# Satoh 1540



## bubbagoat (Nov 10, 2019)

I had to re-register, so will claim a few tractors, and other equipment I have, scattered in Colorado and Georgia. Currently living in Washington State, but move a lot.

First piece of equipment was half ownership of a Mitsubishi BD2G, followed by a Satoh 1540 four wheel drive tractor, badged as a Mitsubishi 1540. I made the ROPS, but I think it will hold plenty compared to the light one I see on my brothers Kubota. Got the BS3F to pull trees and stumps at my daughters in Georgia. cleaned the cooling system on the BD3F, but more rust is coming loose, and need to redo it. Just not enough time.


----------



## bubbagoat (Nov 10, 2019)

Also bought a non-running Takeuchi TB-007 shortly thereafter. they soaid they dod not have a clue why it did not run. Took it home, and found a thrown rod. Swapped in an engine from a APU, but had to make a few modifications to the radiator shroud. Still runs a little hot, but am thinking of installing an electric fan...someday


----------



## bubbagoat (Nov 10, 2019)

here is a photo of the BD2G, we bought it to push down trees burnt in a forest fire.


----------



## pogobill (Jan 31, 2012)

Looks like quite a collection! Are they used for personal use around the property, or do you take on projects for other folks?


----------



## bubbagoat (Nov 10, 2019)

Never for hire, but occasionally will use them for neighbor projects.


----------



## bmaverick (Feb 20, 2014)

Nice machines.


----------



## bmaverick (Feb 20, 2014)

pogobill said:


> Looks like quite a collection!


Pogobill, why isn't there a Mitsubishi Tractor section here? 
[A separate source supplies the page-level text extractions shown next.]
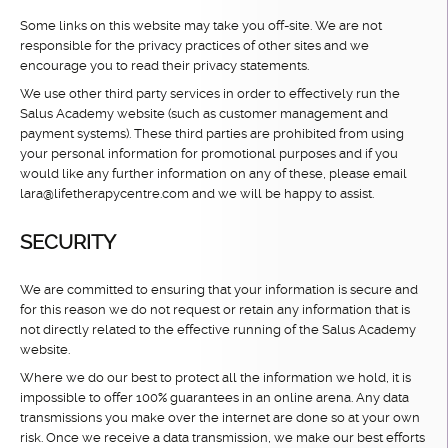
Some links on this website may take you off-site. We are not
responsible for the privacy practices of other sites and we
encourage you to read their privacy statements.
We use other third party services in order to effectively run the
Salus Academy website (such as customer management and
payment systems). These third parties are prohibited from using
your personal information for promotional purposes and if you
would like any further information on any of these, please email
lara@lifetherapycentre.com and we will be happy to assist.
SECURITY
We are committed to ensuring that your information is secure and
for this reason we do not request or retain any information that is
not directly related to the effective running of the Salus Academy
website.
Where we do our best to protect all the information we hold, it is
impossible to offer 100% guarantees in an online arena. Any data
transmissions you make over the internet are done so at your own
risk. Once we receive a data transmission, we make our best efforts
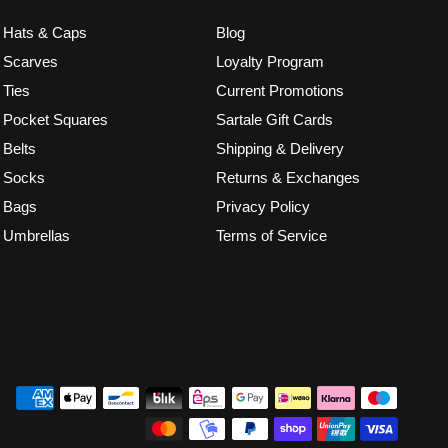
Hats & Caps
Blog
Scarves
Loyalty Program
Ties
Current Promotions
Pocket Squares
Sartale Gift Cards
Belts
Shipping & Delivery
Socks
Returns & Exchanges
Bags
Privacy Policy
Umbrellas
Terms of Service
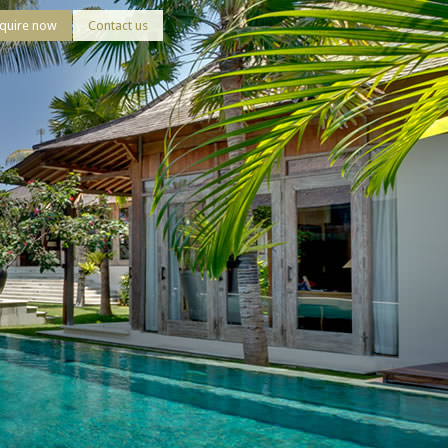
quire now
Contact us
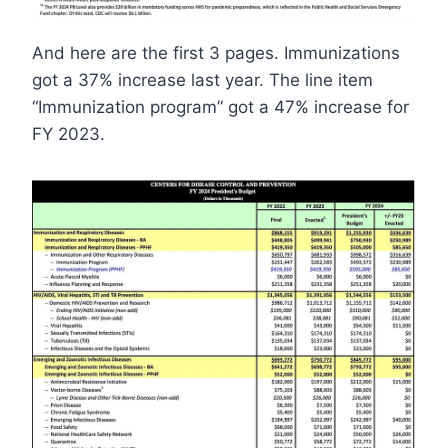
And here are the first 3 pages. Immunizations
got a 37% increase last year. The line item
“Immunization program” got a 47% increase for
FY 2023.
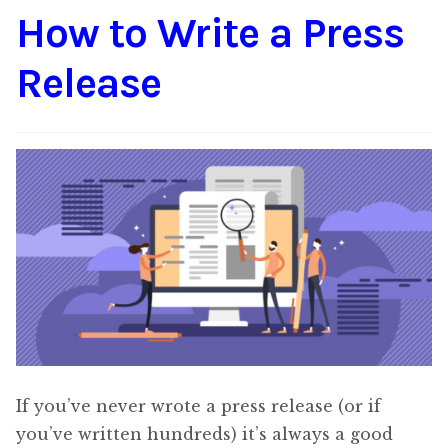
How to Write a Press
Content
Expan
child
Release
menu
About Us
Expan
child
menu
If you’ve never wrote a press release (or if
you’ve written hundreds) it’s always a good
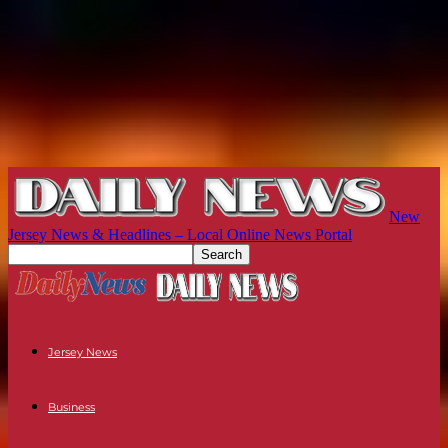
New
Jersey News & Headlines – Local Online News Portal
Jersey News
Business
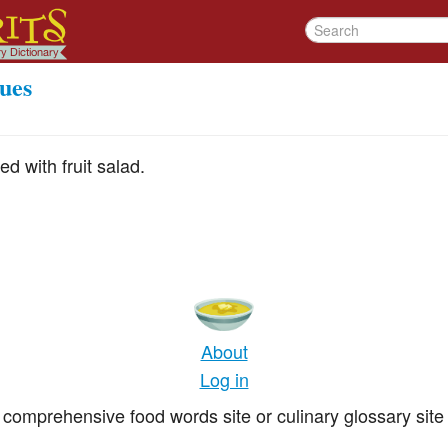
ues
d with fruit salad.
About
Log in
comprehensive food words site or culinary glossary site 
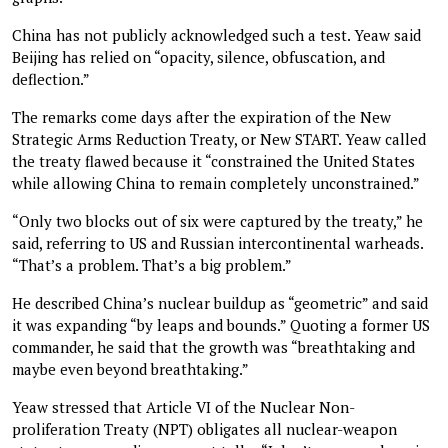
China has not publicly acknowledged such a test. Yeaw said
Beijing has relied on “opacity, silence, obfuscation, and
deflection.”
The remarks come days after the expiration of the New
Strategic Arms Reduction Treaty, or New START. Yeaw called
the treaty flawed because it “constrained the United States
while allowing China to remain completely unconstrained.”
“Only two blocks out of six were captured by the treaty,” he
said, referring to US and Russian intercontinental warheads.
“That’s a problem. That’s a big problem.”
He described China’s nuclear buildup as “geometric” and said
it was expanding “by leaps and bounds.” Quoting a former US
commander, he said that the growth was “breathtaking and
maybe even beyond breathtaking.”
Yeaw stressed that Article VI of the Nuclear Non-
proliferation Treaty (NPT) obligates all nuclear-weapon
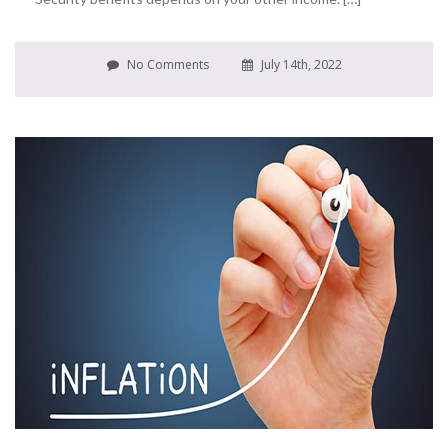
No Comments
July 14th, 2022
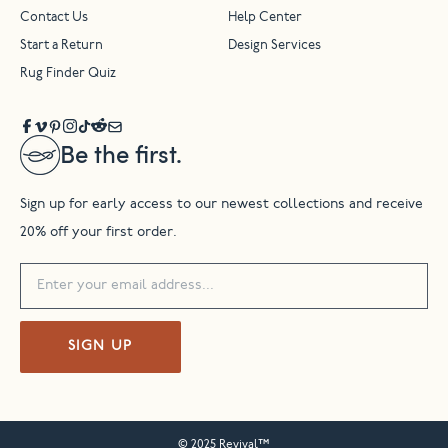
Contact Us
Help Center
Start a Return
Design Services
Rug Finder Quiz
Be the first.
Sign up for early access to our newest collections and receive
20% off your first order.
SIGN UP
© 2025 Revival™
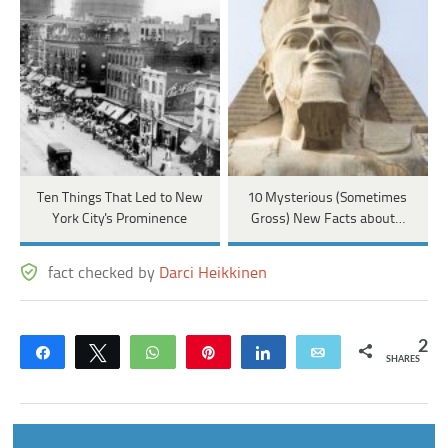
Ten Things That Led to New
10 Mysterious (Sometimes
York City's Prominence
Gross) New Facts about…
fact checked by
Darci Heikkinen
2
Share
Tweet
WhatsApp
Pin
Share
Email
SHARES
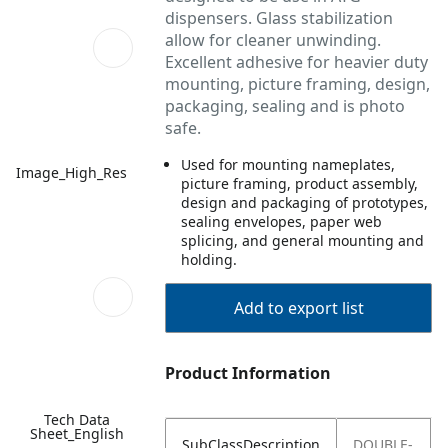
dispensers. Glass stabilization
allow for cleaner unwinding.
Excellent adhesive for heavier duty
mounting, picture framing, design,
packaging, sealing and is photo
safe.
Used for mounting nameplates,
Image_High_Res
picture framing, product assembly,
design and packaging of prototypes,
sealing envelopes, paper web
splicing, and general mounting and
holding.
Add to export list
Product Information
Tech Data
Sheet_English
SubClassDescription
DOUBLE-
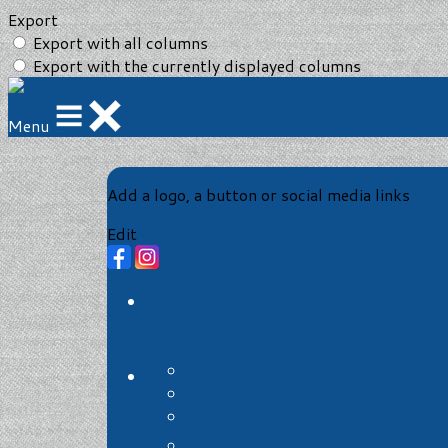
Export
Export with all columns
Export with the currently displayed columns
Menu
Add a logo, a button or social media links
Edit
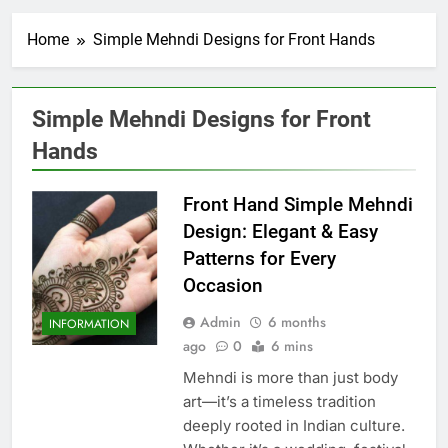
Home
Simple Mehndi Designs for Front Hands
Simple Mehndi Designs for Front
Hands
Front Hand Simple Mehndi
Design: Elegant & Easy
Patterns for Every
Occasion
Admin
6 months
INFORMATION
ago
0
6 mins
Mehndi is more than just body
art—it’s a timeless tradition
deeply rooted in Indian culture.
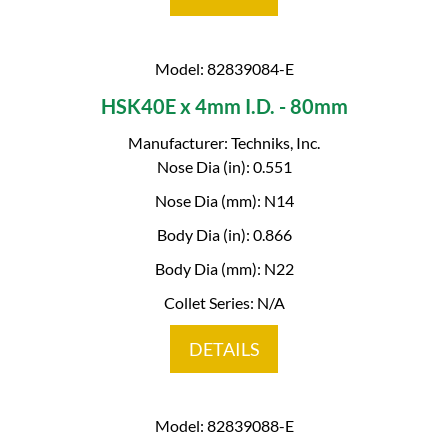
Model: 82839084-E
HSK40E x 4mm I.D. - 80mm
Manufacturer: Techniks, Inc.
Nose Dia (in): 0.551
Nose Dia (mm): N14
Body Dia (in): 0.866
Body Dia (mm): N22
Collet Series: N/A
DETAILS
Model: 82839088-E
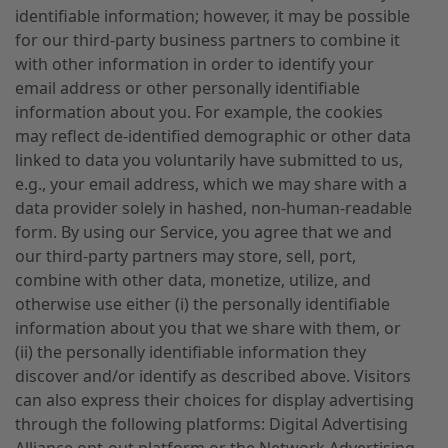
identifiable information; however, it may be possible
for our third-party business partners to combine it
with other information in order to identify your
email address or other personally identifiable
information about you. For example, the cookies
may reflect de-identified demographic or other data
linked to data you voluntarily have submitted to us,
e.g., your email address, which we may share with a
data provider solely in hashed, non-human-readable
form. By using our Service, you agree that we and
our third-party partners may store, sell, port,
combine with other data, monetize, utilize, and
otherwise use either (i) the personally identifiable
information about you that we share with them, or
(ii) the personally identifiable information they
discover and/or identify as described above. Visitors
can also express their choices for display advertising
through the following platforms: Digital Advertising
Alliance opt-out platform or the Network Advertising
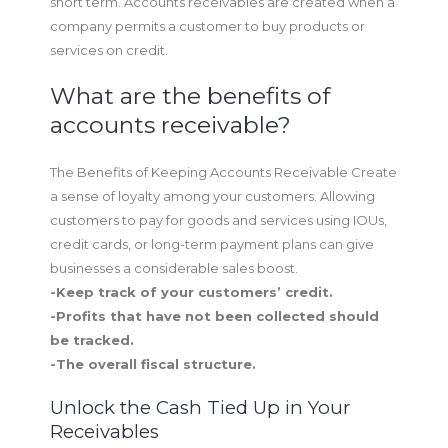
short term. Accounts receivables are created when a
company permits a customer to buy products or
services on credit.
What are the benefits of
accounts receivable?
The Benefits of Keeping Accounts Receivable Create
a sense of loyalty among your customers. Allowing
customers to pay for goods and services using IOUs,
credit cards, or long-term payment plans can give
businesses a considerable sales boost.
-Keep track of your customers’ credit.
-Profits that have not been collected should
be tracked.
-The overall fiscal structure.
Unlock the Cash Tied Up in Your
Receivables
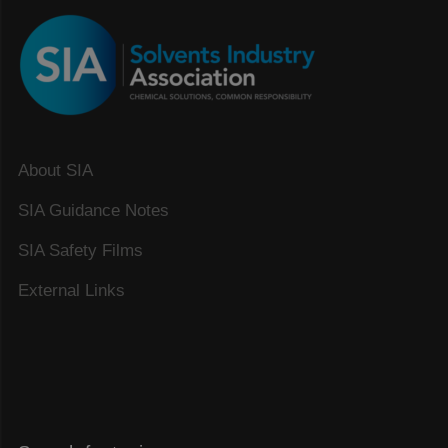
About SIA
SIA Guidance Notes
SIA Safety Films
External Links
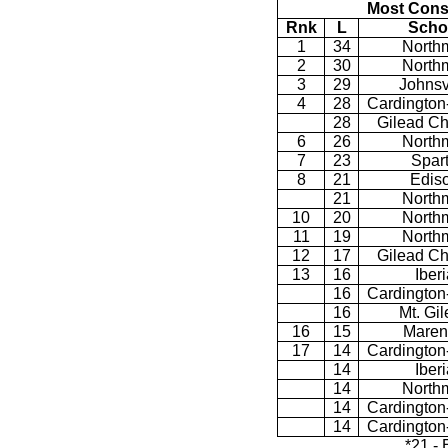
Most Cons
Rnk
L
Scho
1
34
North
2
30
North
3
29
Johnsv
4
28
Cardington
28
Gilead Ch
6
26
North
7
23
Spar
8
21
Edis
21
North
10
20
North
11
19
North
12
17
Gilead Ch
13
16
Iberi
16
Cardington
16
Mt. Gi
16
15
Maren
17
14
Cardington
14
Iberi
14
North
14
Cardington
14
Cardington
*21 -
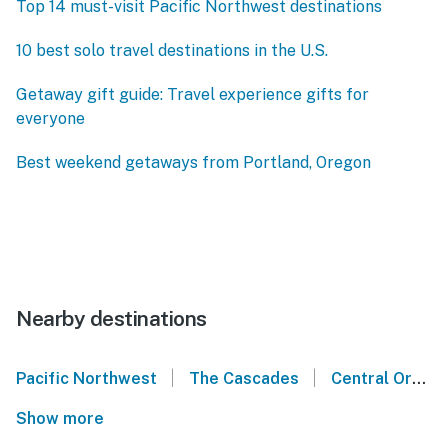
Top 14 must-visit Pacific Northwest destinations
10 best solo travel destinations in the U.S.
Getaway gift guide: Travel experience gifts for
everyone
Best weekend getaways from Portland, Oregon
Nearby destinations
|
|
Pacific Northwest
The Cascades
Central Oregon
Show more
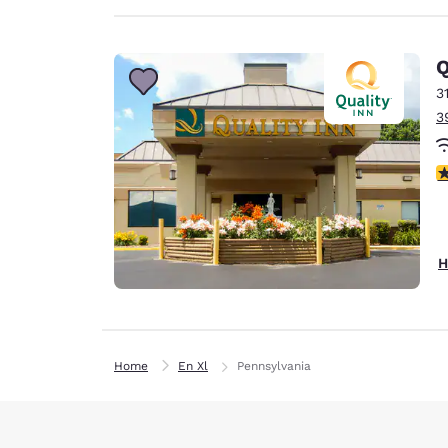
Q
3
3
3
H
Home
En Xl
Pennsylvania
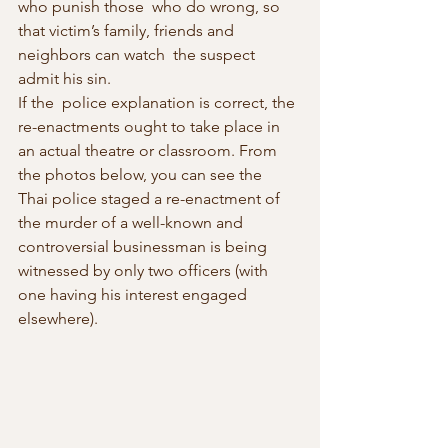
who punish those  who do wrong, so 
that victim’s family, friends and 
neighbors can watch  the suspect 
admit his sin.
If the  police explanation is correct, the 
re-enactments ought to take place in  
an actual theatre or classroom. From 
the photos below, you can see the  
Thai police staged a re-enactment of 
the murder of a well-known and  
controversial businessman is being 
witnessed by only two officers (with  
one having his interest engaged 
elsewhere).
From 1970 till present 2020, they are still making Ag tractors.
https://www.tractordata.com/farm-tractors/tractor-brands/mitsubishi/mitsubishi-tractors.html

Mitsubishi Agricultural Machinery - official site
https://www.mam.co.jp


----------



## pogobill (Jan 31, 2012)

I can make a query about it, but I don't think there is much call for a specific Mitsubishi section. I'm not even sure there is a dealer network on this side of the pond. Most tractors manufactured by Mitsubishi do seem to fall into different categories such as Mahindra, John Deere, Case IH, even International or Massey Ferguson. The rest of them I think are quite at home in the Grey Market tractor section.


----------